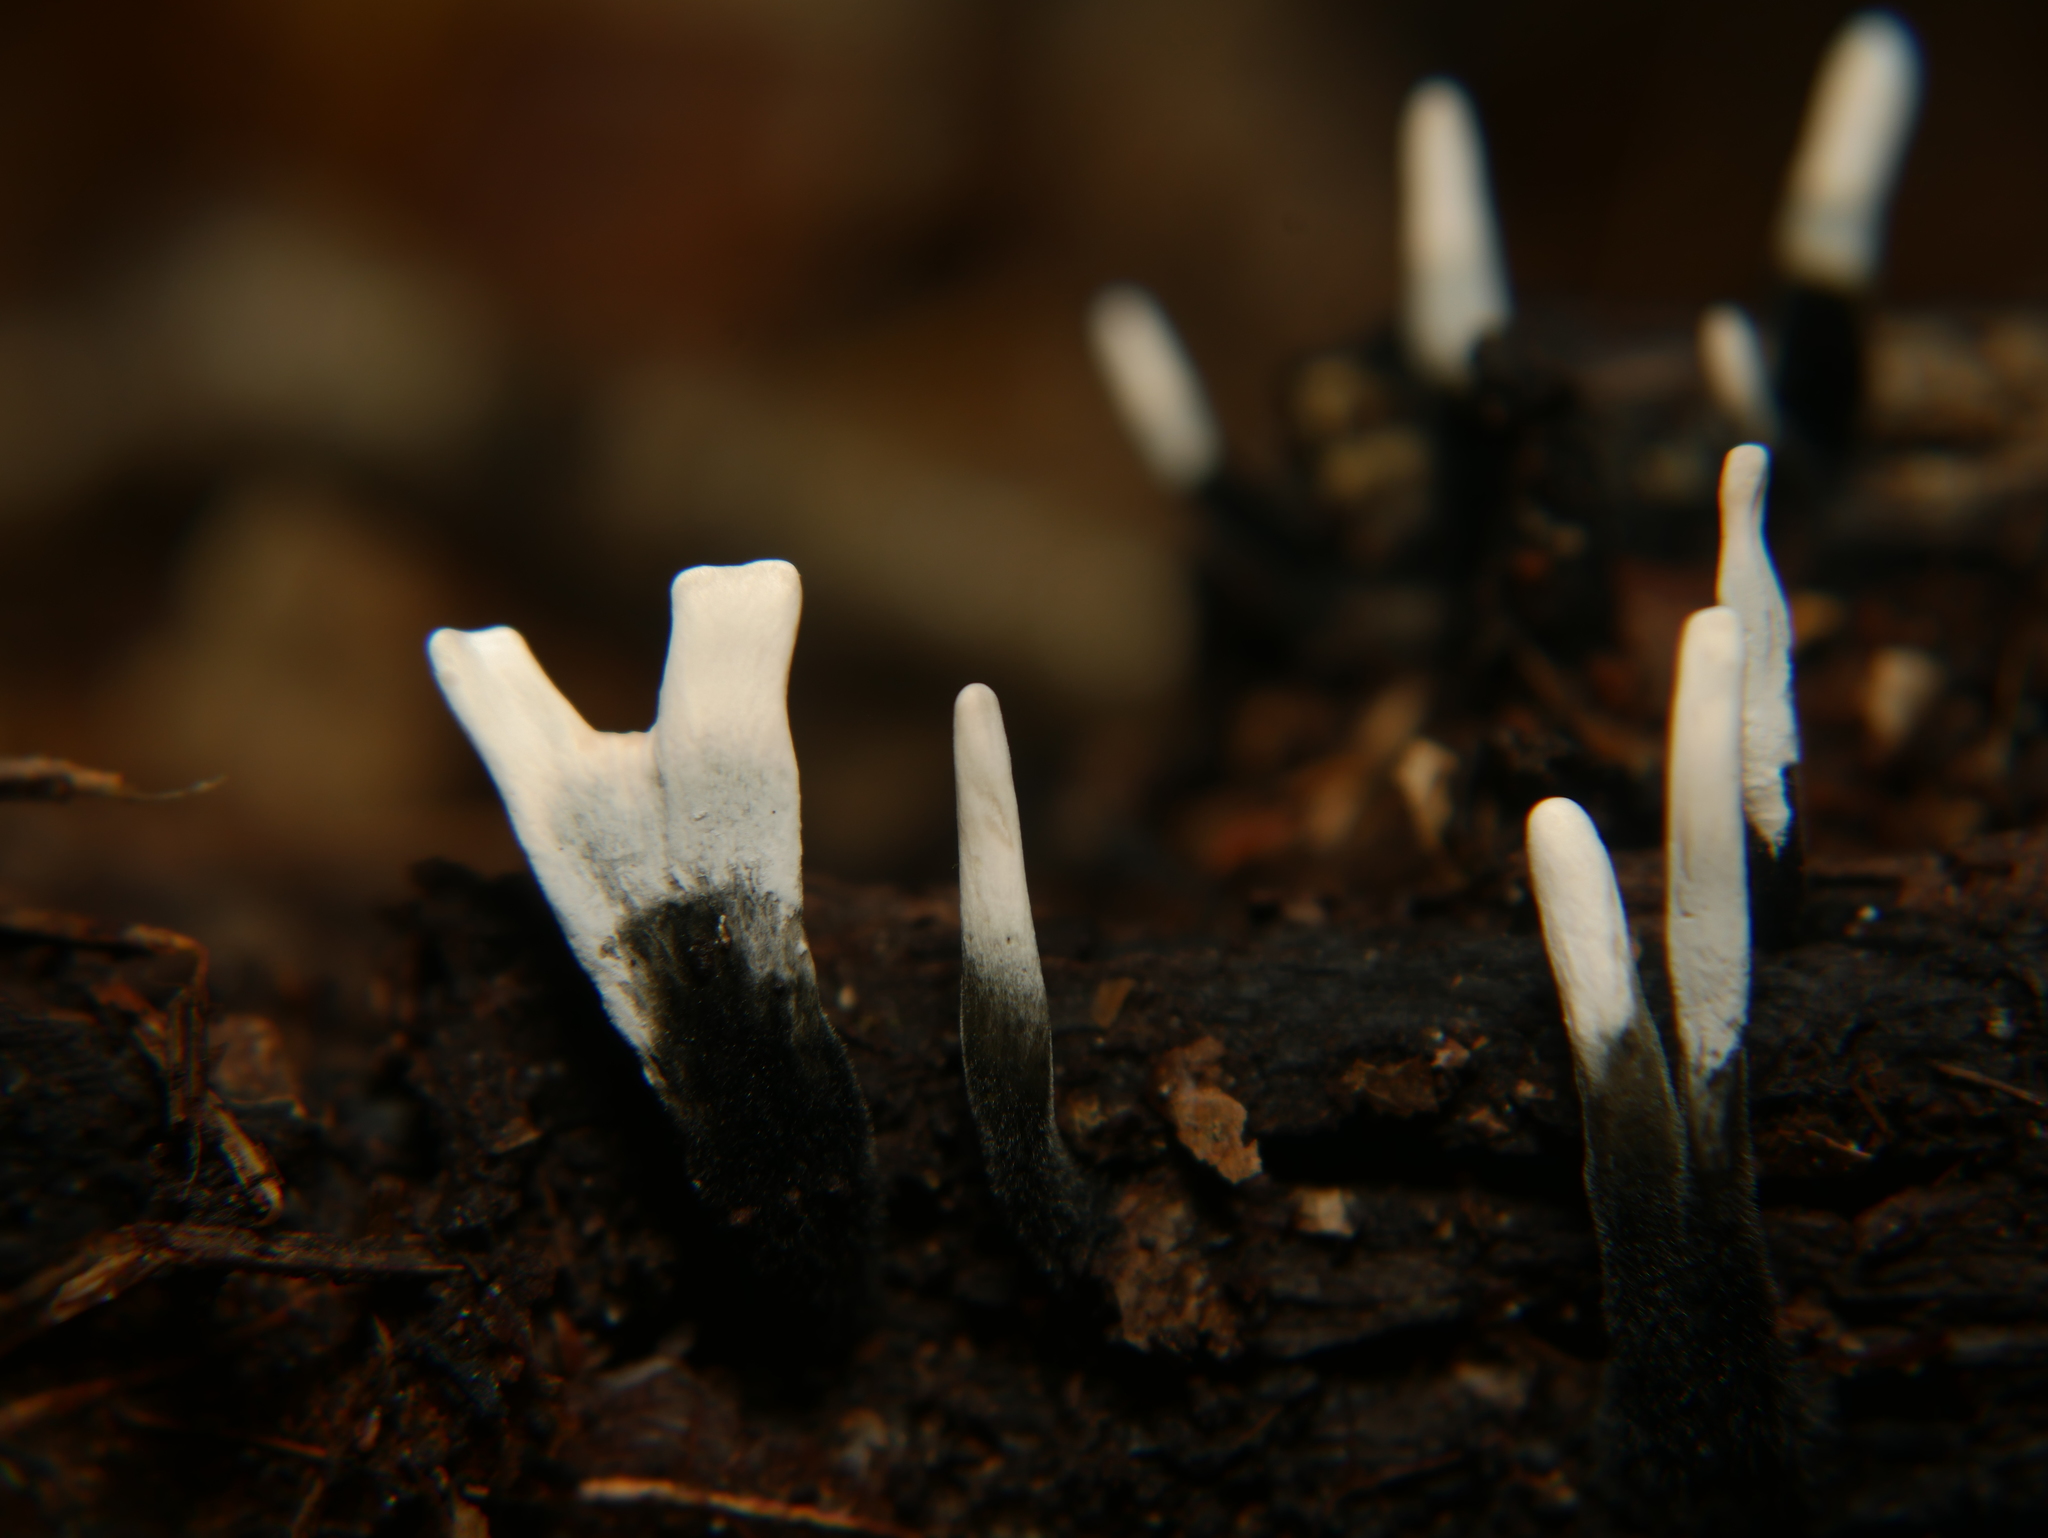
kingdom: Fungi
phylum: Ascomycota
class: Sordariomycetes
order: Xylariales
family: Xylariaceae
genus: Xylaria
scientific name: Xylaria hypoxylon
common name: Candle-snuff fungus
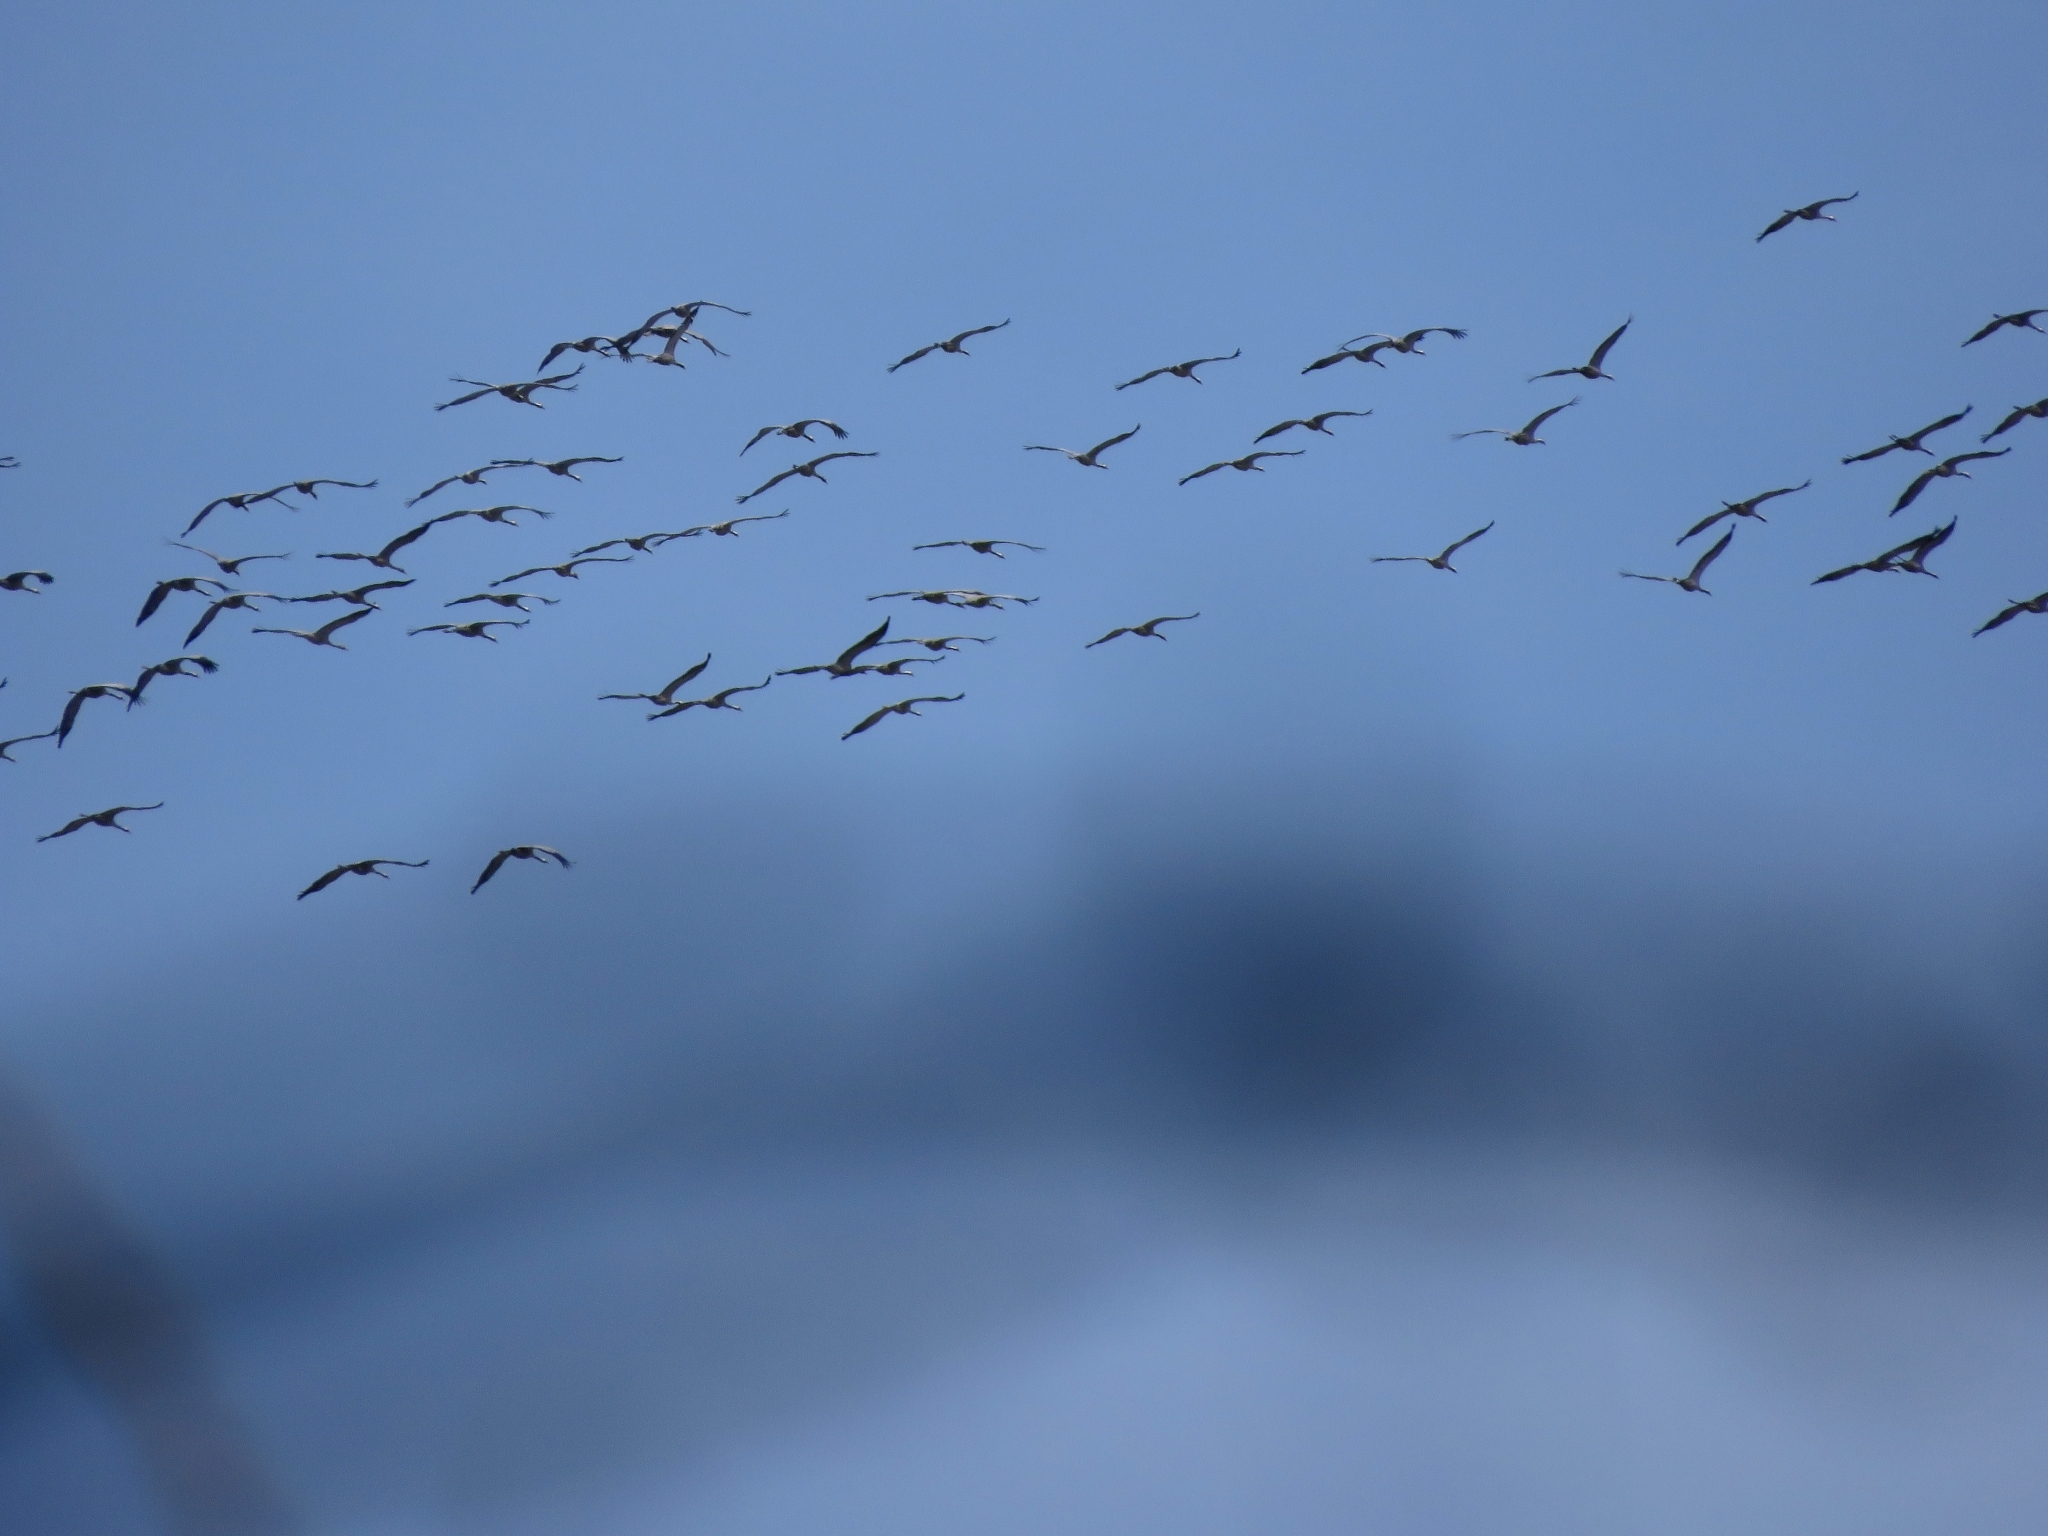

**Do this**
Convert the lines into a Markdown table with the columns Row and Line, one numbered row per line. Begin at the line that has "class: Sordariomycetes", continue to the end of the items, and leave out blank lines and pictures.

**Response to the exercise**
| Row | Line |
|---|---|
| 1 | class: Sordariomycetes |
| 2 | order: Xylariales |
| 3 | family: Xylariaceae |
| 4 | genus: Xylaria |
| 5 | scientific name: Xylaria hypoxylon |
| 6 | common name: Candle-snuff fungus |